- **Extract provided**
RE: Subject: Re: 32'nd bit & UTF-8

From: Martin Duerst (duerst@w3.org)
Date: Mon Jan 24 2005 - 02:24:31 CST

  • Next message: Martin Duerst: "<<NONCHAR>> for flex (was: Re: 32'nd bit & UTF-8)"

    At 03:18 05/01/20, Oliver Christ wrote:
    >
    >> UTF-8 BOM's seem pointless.
    >
    >On the very contrary. It's most helpful to determine a text file's
    >encoding. Without the UTF8 BOM it's hard to tell whether a file is
    >encoded in some ISO or whatever encoding/codepage or is already UTF8.
    >I'm grateful every day that .Net by default prefixes UTF8-encoded text
    >files with a UTF8 BOM, and IMO the UTF8 BOM should be part of the
    >standard or at least be generally applied best practice. It simplifies
    >at least part of the problem if you have to deal with thousands of files
    >(or char strings [such as file names ;-) ], for that matter) of which
    >you don't know the encoding.

- **Problem requirements**
Write out the UTF-8 BOM message from "Date: Mon Jan" to "BOM's seem pointless.", substituting "useless" for "pointless". The records play no part in this work.

- **Material supplied**

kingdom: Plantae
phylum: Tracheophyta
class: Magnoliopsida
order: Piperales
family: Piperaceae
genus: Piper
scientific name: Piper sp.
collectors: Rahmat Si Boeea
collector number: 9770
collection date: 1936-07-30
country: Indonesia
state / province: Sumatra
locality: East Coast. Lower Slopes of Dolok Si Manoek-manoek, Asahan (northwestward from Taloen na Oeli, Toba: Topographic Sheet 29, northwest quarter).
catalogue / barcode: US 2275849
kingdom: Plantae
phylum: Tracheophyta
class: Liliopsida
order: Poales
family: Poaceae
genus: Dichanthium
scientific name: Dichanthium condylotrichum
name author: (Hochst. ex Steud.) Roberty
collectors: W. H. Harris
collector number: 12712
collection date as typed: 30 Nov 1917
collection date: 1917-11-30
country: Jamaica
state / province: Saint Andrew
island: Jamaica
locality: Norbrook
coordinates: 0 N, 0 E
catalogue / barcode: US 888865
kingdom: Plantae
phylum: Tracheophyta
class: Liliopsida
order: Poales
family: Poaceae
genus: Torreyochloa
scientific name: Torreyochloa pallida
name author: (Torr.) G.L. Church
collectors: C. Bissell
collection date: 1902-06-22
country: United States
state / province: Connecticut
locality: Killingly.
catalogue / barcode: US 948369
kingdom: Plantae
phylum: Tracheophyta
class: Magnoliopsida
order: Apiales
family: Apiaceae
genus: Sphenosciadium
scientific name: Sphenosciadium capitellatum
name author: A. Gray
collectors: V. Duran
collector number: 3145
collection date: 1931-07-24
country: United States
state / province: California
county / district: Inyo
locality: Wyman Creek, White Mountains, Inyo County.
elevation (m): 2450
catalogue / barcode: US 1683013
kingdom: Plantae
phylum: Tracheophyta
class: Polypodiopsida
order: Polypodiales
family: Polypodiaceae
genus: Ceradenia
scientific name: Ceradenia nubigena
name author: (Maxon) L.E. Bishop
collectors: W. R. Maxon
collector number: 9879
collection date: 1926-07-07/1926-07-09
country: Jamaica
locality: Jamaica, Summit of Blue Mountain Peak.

- **Answer to this exercise**
Date: Mon Jan 24 2005 - 02:24:31 CST

  • Next message: Martin Duerst: "<<NONCHAR>> for flex (was: Re: 32'nd bit & UTF-8)"

    At 03:18 05/01/20, Oliver Christ wrote:
    >
    >> UTF-8 BOM's seem useless.